Le Hobbit : la bataille des cinq armées de Peter Jackson

Depuis plusieurs semaines que nous l’avons vu, H. me pousse à rédiger la critique du dernier volet du Hobbit. « Oui, oui », lui répondais-je, plein d’entrain et d’allant à l’idée de faire preuve d’un humour aussi noir que le coeur rabougri de Sauron et aussi spirituel que la bonne Galadrielle, oui, mais que n’ai-je tardé, car voici que je ne m’en souviens plus. Mais rien. Nada.

Alors, plutôt que d’essayer de vous le narrer et de disserter sur ses (forts peu nombreux) mérites et sur ses (moult) défauts, mieux vaut, tel le proverbial hobbit de l’histoire, endosser votre sac, bourrer votre pipe, et vous saisir hardiment de votre noueux bâton de marche pour me suivre à l’Aventure, ou « Quel film aurait-on pu espérer d’une trilogie adapté d’un bouquin pour enfants d’à peine 100 pages ? »

Donc, après avoir fait du tonneau-bâteau dans la rivière et avoir été poursuivis par des méchants orcs, Bilbo et ses nains potos ont réveillé le dragon sous la montagne qui parle comme Sherlock. Résultat ? Hé bien, on s’est endormi avant la fin du précédent opus, mais pas grave, on a un résumé des meilleures scènes au début du troisième. Ah tiens, non, on se rend compte que c’est vraiment le début du 3. Bon, ok, alors donc : le dragon crame la ville lacustre (hé oui, il est temps de sortir l’artillerie lourde lexicale) avant de se faire peigner par le héros du moment.

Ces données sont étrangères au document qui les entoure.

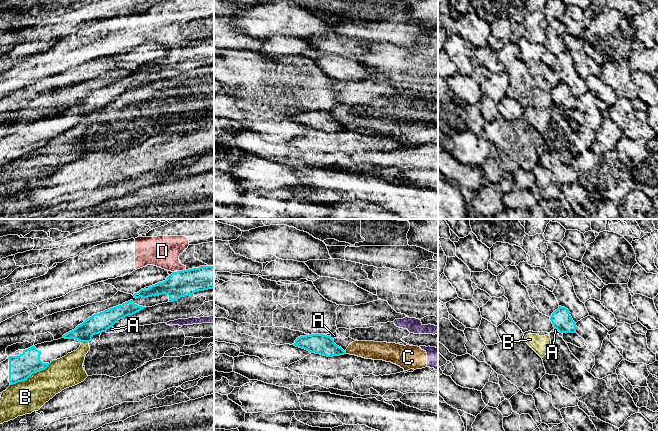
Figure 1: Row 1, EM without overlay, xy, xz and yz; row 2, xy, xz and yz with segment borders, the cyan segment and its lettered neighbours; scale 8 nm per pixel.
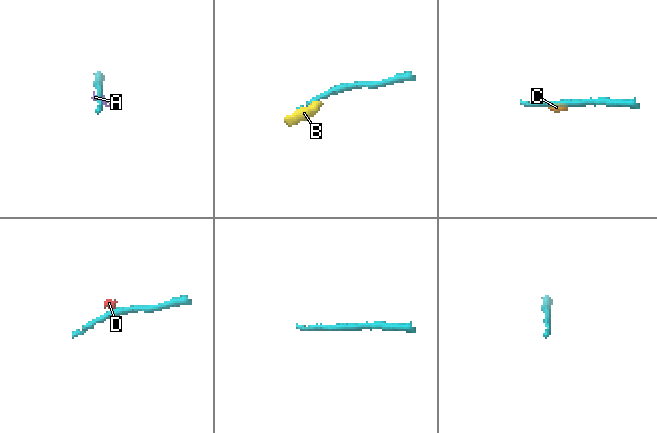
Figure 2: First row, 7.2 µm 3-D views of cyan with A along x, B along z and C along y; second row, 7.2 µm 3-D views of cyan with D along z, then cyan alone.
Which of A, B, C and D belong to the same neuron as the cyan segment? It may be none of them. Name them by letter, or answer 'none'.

Et hop, le film est fini ! Ah ? Non ? Ah bah zut alors, parce qu’après la scène de Smaug qui dévaste la cité lacustre, hé beh on s’emmerde ferme. Les nains étaient déjà partis, là-haut, là-haut, là-haut dans la montagne, car il y avait un gros c… trésor ! Le héros archer pourfendeur de Cumberbatch propose aux réfugiés d’aller chez les nains qui, c’est bien connu, ont le sens de l’hospitalité. Mais, ah-ah ! retournement dramatique et romantique, un elfe se pointe, dit au héros archer que ça sert à rien qu’il se la ramène, non, non il n’aura pas l’elfette. A moins que je ne confonde avec le faux-nain faussement beau gosse, mais qui n’arrive pas à la cheville de Vigo Mortensen ?

Vous ne comprenez plus rien ? Moi non plus, et on s’en contrefout !

Sur ce, les elfes arrivent en masse et en fait ont été transformés (probablement par un magot) non pas en bananes (ooooooh banana !) mais en armée de droïdes échappés de la prélogie Star Wars (ou alors ce sont des agents Smith en armure dorée, vu que leur chef c’est l’agent Smith). Pfff ! Que c’est compliqué maintenant la soupe hollywoodienne !

Quoiqu’il en soit, pendant ce temps, Gandalf soliloque dans une autre montagne, bientôt rejoint par un lapin géant, son magot domestique et Saroumane (qui est gentil, là, ne l’oublions pas). Ils combattent les nazgûls en faisant, dans tous les sens du termes, des psschiiit. Vous vous souvenez de l’apparition du premier cavalier noir dans Le Seigneur des Anneaux ? Jackson avait réussi à évoquer la peur sourde, la menace rampante que représentait cet être qui apparaissait dans la Comté. Pui,s lorsque les nazgûls attaquaient les hobbits protégés par Grand-Pas et que Frodo était blessé : on était terrorisés. Là, donc psschiit ! Vilain ! Pas beau ! Couché ! Galadrielle apparaît d’ailleurs (tac-tac-badaboum c’est moi) et let the sun shine, bannît les fantômes. Sauron jette un coup d’oeil sur la scène (littéralement) avant de disparaître lui aussi.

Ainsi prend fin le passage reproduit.